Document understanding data
::::

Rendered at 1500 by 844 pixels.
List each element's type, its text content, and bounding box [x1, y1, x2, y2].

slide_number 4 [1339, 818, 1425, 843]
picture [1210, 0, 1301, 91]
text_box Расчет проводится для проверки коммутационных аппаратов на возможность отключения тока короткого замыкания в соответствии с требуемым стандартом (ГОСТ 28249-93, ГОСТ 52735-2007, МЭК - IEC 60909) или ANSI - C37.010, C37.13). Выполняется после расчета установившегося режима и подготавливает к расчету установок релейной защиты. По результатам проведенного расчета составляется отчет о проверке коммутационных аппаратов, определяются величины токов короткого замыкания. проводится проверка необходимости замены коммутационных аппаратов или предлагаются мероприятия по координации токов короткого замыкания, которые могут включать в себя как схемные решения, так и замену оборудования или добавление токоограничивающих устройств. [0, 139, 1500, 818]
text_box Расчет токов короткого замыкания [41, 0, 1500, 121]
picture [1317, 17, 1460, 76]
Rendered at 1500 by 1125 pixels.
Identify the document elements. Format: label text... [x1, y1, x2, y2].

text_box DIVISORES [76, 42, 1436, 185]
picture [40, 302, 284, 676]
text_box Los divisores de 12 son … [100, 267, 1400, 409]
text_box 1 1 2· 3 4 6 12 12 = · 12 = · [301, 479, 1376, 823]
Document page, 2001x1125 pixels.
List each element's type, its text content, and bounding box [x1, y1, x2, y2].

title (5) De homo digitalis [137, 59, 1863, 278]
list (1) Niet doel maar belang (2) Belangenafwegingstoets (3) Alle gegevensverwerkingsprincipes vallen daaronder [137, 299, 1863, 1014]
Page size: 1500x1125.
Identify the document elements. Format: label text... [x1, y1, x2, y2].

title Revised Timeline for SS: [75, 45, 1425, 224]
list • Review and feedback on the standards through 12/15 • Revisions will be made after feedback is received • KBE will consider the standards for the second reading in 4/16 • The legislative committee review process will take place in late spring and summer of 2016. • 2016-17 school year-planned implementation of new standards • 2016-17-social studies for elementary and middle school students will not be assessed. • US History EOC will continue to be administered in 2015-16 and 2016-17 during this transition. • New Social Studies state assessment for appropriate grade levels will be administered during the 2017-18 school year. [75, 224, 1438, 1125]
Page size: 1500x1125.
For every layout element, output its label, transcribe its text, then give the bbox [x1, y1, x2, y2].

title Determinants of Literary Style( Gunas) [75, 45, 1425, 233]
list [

::::

▸ **TASK DETAILS**
Filter the entries above and copy only the lines that hold "Rendered".

▸ **COMPLETED TASK**
Rendered at 1500 by 844 pixels.
Rendered at 1500 by 1125 pixels.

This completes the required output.